EXTRAIT DU DOCUMENT:
((

Surprise, j’interroge mon choix et l’écoute de musique signe aussi une appartenance à un milieu, une culture, un art. Je poursuis dans ma proposition musicale étrangère à leurs oreilles, ils essaient mais semblent bien coupés dans leur élan créateur.

Je reviens sur des rythmes indiens et je pense que l’imprégnation à d’autres sonorités est une histoire d’habitus.

 Mes observations quant aux sons sont celles d’une néophyte, car à la radio et à la télévision indienne nous pouvons entendre des musiques endiablés qui colorent les films Bollywood et les enfants apprécient de se remuer sur ces sons populaires.

Mais, entre la danse  « Barata natyam » et la danse du ventre il y a-t-il un intermédiaire dans la représentation des enfants?

))

DONNÉES EXTRAITES:
((

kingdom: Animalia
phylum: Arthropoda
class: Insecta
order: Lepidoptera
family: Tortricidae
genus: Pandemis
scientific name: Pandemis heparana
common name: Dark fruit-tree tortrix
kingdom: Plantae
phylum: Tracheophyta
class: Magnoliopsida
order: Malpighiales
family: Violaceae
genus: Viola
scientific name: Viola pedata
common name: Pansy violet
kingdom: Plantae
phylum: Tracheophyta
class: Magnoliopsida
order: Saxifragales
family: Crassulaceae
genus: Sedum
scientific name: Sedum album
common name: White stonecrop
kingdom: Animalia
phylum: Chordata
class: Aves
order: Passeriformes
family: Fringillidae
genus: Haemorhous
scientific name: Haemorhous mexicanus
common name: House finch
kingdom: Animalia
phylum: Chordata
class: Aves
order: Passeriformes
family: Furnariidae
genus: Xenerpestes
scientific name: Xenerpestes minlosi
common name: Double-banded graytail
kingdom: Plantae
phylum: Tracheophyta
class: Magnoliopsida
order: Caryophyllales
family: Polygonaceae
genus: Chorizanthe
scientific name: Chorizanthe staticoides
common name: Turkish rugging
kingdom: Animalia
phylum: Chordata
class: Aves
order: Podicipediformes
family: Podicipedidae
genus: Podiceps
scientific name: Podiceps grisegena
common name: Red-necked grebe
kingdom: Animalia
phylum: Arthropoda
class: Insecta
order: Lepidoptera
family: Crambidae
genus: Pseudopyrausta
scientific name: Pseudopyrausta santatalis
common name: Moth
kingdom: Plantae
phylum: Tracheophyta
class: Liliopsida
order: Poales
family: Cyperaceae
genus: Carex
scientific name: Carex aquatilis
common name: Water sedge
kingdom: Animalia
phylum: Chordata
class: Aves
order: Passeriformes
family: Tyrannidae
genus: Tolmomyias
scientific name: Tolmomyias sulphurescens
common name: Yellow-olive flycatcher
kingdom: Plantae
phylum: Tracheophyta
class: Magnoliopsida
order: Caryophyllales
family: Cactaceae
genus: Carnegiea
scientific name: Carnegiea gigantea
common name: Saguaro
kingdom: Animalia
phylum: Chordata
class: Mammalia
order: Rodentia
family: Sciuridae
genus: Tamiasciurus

))

VOTRE TRAVAIL:
1) Recopiez fidèlement le passage du texte sur la musique et la danse qui va de « Surprise, j’interroge mon » jusqu'à « ces sons populaires. ».
2) Reprenez le texte sur la musique et la danse chez les enfants en poursuivant après sa dernière phrase.
Les entrées proviennent d'une autre source.

RÉPONSES PAR TÂCHE:
1)
Surprise, j’interroge mon choix et l’écoute de musique signe aussi une appartenance à un milieu, une culture, un art. Je poursuis dans ma proposition musicale étrangère à leurs oreilles, ils essaient mais semblent bien coupés dans leur élan créateur.

Je reviens sur des rythmes indiens et je pense que l’imprégnation à d’autres sonorités est une histoire d’habitus.

 Mes observations quant aux sons sont celles d’une néophyte, car à la radio et à la télévision indienne nous pouvons entendre des musiques endiablés qui colorent les films Bollywood et les enfants apprécient de se remuer sur ces sons populaires.

2)
Je ne suis pas là avec eux pour faire leur éducation musicale ni artistique mais c’est un constat qui est important pour un travail de chorégraphe auprès de ces jeunes corps et de ces jeunes oreilles de constater cette petite différence. Les corps réagissent à des musiques connues.

Après deux week-ends de travail et de découvertes dansées nous réussissons à organiser une chorégraphie pleine de variétés, de rythmes, de gestes et de tempérament.

C’est une joie d’avoir pu partager cette rencontre et d’avoir pu approcher ces petits êtres en devenir.

Je me promets de les revoir.

 

extrait du livre "Entre les pas de chacun" collection Interculture INDP (Interculturel Network for Development and Peace)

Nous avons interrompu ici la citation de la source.